▶
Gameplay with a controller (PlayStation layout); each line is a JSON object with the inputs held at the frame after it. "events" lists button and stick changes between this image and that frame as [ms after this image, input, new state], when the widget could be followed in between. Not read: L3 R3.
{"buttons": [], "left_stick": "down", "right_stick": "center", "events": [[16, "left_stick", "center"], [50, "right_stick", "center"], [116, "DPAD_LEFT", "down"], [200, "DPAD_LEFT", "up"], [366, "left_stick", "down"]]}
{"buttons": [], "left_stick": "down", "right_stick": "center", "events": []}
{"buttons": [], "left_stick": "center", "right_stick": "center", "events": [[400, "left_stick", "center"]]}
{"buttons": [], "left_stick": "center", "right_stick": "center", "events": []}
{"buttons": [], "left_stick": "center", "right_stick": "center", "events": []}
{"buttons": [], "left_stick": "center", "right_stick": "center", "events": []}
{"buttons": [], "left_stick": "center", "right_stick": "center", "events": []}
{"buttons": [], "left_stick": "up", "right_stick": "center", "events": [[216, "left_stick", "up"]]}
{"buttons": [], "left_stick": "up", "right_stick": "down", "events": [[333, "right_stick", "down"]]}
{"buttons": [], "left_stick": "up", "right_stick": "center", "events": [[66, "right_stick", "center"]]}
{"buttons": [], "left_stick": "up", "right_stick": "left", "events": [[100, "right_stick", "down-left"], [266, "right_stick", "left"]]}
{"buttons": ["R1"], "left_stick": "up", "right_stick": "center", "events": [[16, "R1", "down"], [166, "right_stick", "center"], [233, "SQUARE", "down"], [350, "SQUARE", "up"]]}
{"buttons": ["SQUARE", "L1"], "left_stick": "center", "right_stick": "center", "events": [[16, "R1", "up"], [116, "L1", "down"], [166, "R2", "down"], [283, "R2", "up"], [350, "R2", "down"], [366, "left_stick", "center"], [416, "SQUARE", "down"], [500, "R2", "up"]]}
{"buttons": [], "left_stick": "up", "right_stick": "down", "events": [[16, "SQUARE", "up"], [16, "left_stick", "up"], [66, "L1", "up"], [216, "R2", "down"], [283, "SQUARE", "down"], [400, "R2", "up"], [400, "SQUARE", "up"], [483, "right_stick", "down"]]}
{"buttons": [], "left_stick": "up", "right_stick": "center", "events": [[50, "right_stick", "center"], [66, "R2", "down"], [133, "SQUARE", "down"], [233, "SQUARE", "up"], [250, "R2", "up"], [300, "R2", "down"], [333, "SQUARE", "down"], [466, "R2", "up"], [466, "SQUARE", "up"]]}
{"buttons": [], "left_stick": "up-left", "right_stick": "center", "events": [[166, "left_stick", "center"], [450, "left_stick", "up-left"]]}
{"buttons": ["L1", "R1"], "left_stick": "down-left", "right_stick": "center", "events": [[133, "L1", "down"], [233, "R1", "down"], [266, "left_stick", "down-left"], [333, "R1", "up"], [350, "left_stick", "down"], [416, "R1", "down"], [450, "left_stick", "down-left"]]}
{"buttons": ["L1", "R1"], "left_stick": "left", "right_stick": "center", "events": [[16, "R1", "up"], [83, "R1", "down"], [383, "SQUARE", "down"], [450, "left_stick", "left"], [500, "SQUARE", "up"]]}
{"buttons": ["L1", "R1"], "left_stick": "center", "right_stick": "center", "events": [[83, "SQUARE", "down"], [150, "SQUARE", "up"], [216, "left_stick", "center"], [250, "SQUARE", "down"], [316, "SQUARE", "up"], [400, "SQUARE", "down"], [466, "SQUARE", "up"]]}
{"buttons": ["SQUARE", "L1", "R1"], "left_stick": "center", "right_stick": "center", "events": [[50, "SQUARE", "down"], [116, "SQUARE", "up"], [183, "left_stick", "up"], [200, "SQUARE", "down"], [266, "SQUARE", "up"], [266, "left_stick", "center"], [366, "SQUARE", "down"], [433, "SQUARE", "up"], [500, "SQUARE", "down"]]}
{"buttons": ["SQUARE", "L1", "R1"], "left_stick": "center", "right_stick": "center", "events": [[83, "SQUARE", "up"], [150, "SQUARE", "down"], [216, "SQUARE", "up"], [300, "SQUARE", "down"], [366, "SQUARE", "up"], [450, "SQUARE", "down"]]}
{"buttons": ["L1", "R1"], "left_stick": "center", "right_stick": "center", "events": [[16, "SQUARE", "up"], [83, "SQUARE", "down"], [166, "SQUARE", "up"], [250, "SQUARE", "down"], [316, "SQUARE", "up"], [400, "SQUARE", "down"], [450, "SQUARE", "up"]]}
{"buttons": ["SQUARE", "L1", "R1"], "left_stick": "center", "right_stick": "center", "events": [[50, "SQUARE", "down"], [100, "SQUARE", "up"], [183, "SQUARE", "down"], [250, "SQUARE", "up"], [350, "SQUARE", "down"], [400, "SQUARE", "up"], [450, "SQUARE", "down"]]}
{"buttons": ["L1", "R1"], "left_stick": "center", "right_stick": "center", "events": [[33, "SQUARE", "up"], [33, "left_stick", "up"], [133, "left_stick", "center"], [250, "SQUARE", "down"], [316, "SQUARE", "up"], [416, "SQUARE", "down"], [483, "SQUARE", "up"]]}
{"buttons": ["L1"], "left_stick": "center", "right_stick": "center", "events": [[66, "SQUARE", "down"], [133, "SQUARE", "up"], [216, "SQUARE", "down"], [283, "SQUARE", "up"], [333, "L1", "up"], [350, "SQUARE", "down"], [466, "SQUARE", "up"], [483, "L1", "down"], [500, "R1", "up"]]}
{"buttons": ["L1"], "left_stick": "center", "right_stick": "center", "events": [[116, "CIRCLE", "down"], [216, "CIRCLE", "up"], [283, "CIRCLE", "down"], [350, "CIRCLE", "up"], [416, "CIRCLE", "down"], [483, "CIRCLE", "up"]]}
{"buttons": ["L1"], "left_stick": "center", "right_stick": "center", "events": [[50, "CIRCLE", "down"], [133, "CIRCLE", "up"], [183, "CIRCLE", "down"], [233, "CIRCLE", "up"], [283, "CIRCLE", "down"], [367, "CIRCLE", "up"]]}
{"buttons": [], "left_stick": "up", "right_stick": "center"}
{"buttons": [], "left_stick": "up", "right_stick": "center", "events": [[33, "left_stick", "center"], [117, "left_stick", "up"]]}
◀
Aim of the exercise
Reproduce each record exactly, leaving nothing out.

Output for this exercise
Gameplay with a controller (PlayStation layout); each line is a JSON object with the inputs held at the frame after it. "events" lists button and stick changes between this image and that frame as [ms after this image, input, new state], when the widget could be followed in between. Not read: L3 R3.
{"buttons": [], "left_stick": "down", "right_stick": "center", "events": [[16, "left_stick", "center"], [50, "right_stick", "center"], [116, "DPAD_LEFT", "down"], [200, "DPAD_LEFT", "up"], [366, "left_stick", "down"]]}
{"buttons": [], "left_stick": "down", "right_stick": "center", "events": []}
{"buttons": [], "left_stick": "center", "right_stick": "center", "events": [[400, "left_stick", "center"]]}
{"buttons": [], "left_stick": "center", "right_stick": "center", "events": []}
{"buttons": [], "left_stick": "center", "right_stick": "center", "events": []}
{"buttons": [], "left_stick": "center", "right_stick": "center", "events": []}
{"buttons": [], "left_stick": "center", "right_stick": "center", "events": []}
{"buttons": [], "left_stick": "up", "right_stick": "center", "events": [[216, "left_stick", "up"]]}
{"buttons": [], "left_stick": "up", "right_stick": "down", "events": [[333, "right_stick", "down"]]}
{"buttons": [], "left_stick": "up", "right_stick": "center", "events": [[66, "right_stick", "center"]]}
{"buttons": [], "left_stick": "up", "right_stick": "left", "events": [[100, "right_stick", "down-left"], [266, "right_stick", "left"]]}
{"buttons": ["R1"], "left_stick": "up", "right_stick": "center", "events": [[16, "R1", "down"], [166, "right_stick", "center"], [233, "SQUARE", "down"], [350, "SQUARE", "up"]]}
{"buttons": ["SQUARE", "L1"], "left_stick": "center", "right_stick": "center", "events": [[16, "R1", "up"], [116, "L1", "down"], [166, "R2", "down"], [283, "R2", "up"], [350, "R2", "down"], [366, "left_stick", "center"], [416, "SQUARE", "down"], [500, "R2", "up"]]}
{"buttons": [], "left_stick": "up", "right_stick": "down", "events": [[16, "SQUARE", "up"], [16, "left_stick", "up"], [66, "L1", "up"], [216, "R2", "down"], [283, "SQUARE", "down"], [400, "R2", "up"], [400, "SQUARE", "up"], [483, "right_stick", "down"]]}
{"buttons": [], "left_stick": "up", "right_stick": "center", "events": [[50, "right_stick", "center"], [66, "R2", "down"], [133, "SQUARE", "down"], [233, "SQUARE", "up"], [250, "R2", "up"], [300, "R2", "down"], [333, "SQUARE", "down"], [466, "R2", "up"], [466, "SQUARE", "up"]]}
{"buttons": [], "left_stick": "up-left", "right_stick": "center", "events": [[166, "left_stick", "center"], [450, "left_stick", "up-left"]]}
{"buttons": ["L1", "R1"], "left_stick": "down-left", "right_stick": "center", "events": [[133, "L1", "down"], [233, "R1", "down"], [266, "left_stick", "down-left"], [333, "R1", "up"], [350, "left_stick", "down"], [416, "R1", "down"], [450, "left_stick", "down-left"]]}
{"buttons": ["L1", "R1"], "left_stick": "left", "right_stick": "center", "events": [[16, "R1", "up"], [83, "R1", "down"], [383, "SQUARE", "down"], [450, "left_stick", "left"], [500, "SQUARE", "up"]]}
{"buttons": ["L1", "R1"], "left_stick": "center", "right_stick": "center", "events": [[83, "SQUARE", "down"], [150, "SQUARE", "up"], [216, "left_stick", "center"], [250, "SQUARE", "down"], [316, "SQUARE", "up"], [400, "SQUARE", "down"], [466, "SQUARE", "up"]]}
{"buttons": ["SQUARE", "L1", "R1"], "left_stick": "center", "right_stick": "center", "events": [[50, "SQUARE", "down"], [116, "SQUARE", "up"], [183, "left_stick", "up"], [200, "SQUARE", "down"], [266, "SQUARE", "up"], [266, "left_stick", "center"], [366, "SQUARE", "down"], [433, "SQUARE", "up"], [500, "SQUARE", "down"]]}
{"buttons": ["SQUARE", "L1", "R1"], "left_stick": "center", "right_stick": "center", "events": [[83, "SQUARE", "up"], [150, "SQUARE", "down"], [216, "SQUARE", "up"], [300, "SQUARE", "down"], [366, "SQUARE", "up"], [450, "SQUARE", "down"]]}
{"buttons": ["L1", "R1"], "left_stick": "center", "right_stick": "center", "events": [[16, "SQUARE", "up"], [83, "SQUARE", "down"], [166, "SQUARE", "up"], [250, "SQUARE", "down"], [316, "SQUARE", "up"], [400, "SQUARE", "down"], [450, "SQUARE", "up"]]}
{"buttons": ["SQUARE", "L1", "R1"], "left_stick": "center", "right_stick": "center", "events": [[50, "SQUARE", "down"], [100, "SQUARE", "up"], [183, "SQUARE", "down"], [250, "SQUARE", "up"], [350, "SQUARE", "down"], [400, "SQUARE", "up"], [450, "SQUARE", "down"]]}
{"buttons": ["L1", "R1"], "left_stick": "center", "right_stick": "center", "events": [[33, "SQUARE", "up"], [33, "left_stick", "up"], [133, "left_stick", "center"], [250, "SQUARE", "down"], [316, "SQUARE", "up"], [416, "SQUARE", "down"], [483, "SQUARE", "up"]]}
{"buttons": ["L1"], "left_stick": "center", "right_stick": "center", "events": [[66, "SQUARE", "down"], [133, "SQUARE", "up"], [216, "SQUARE", "down"], [283, "SQUARE", "up"], [333, "L1", "up"], [350, "SQUARE", "down"], [466, "SQUARE", "up"], [483, "L1", "down"], [500, "R1", "up"]]}
{"buttons": ["L1"], "left_stick": "center", "right_stick": "center", "events": [[116, "CIRCLE", "down"], [216, "CIRCLE", "up"], [283, "CIRCLE", "down"], [350, "CIRCLE", "up"], [416, "CIRCLE", "down"], [483, "CIRCLE", "up"]]}
{"buttons": ["L1"], "left_stick": "center", "right_stick": "center", "events": [[50, "CIRCLE", "down"], [133, "CIRCLE", "up"], [183, "CIRCLE", "down"], [233, "CIRCLE", "up"], [283, "CIRCLE", "down"], [367, "CIRCLE", "up"]]}
{"buttons": [], "left_stick": "up", "right_stick": "center"}
{"buttons": [], "left_stick": "up", "right_stick": "center", "events": [[33, "left_stick", "center"], [117, "left_stick", "up"]]}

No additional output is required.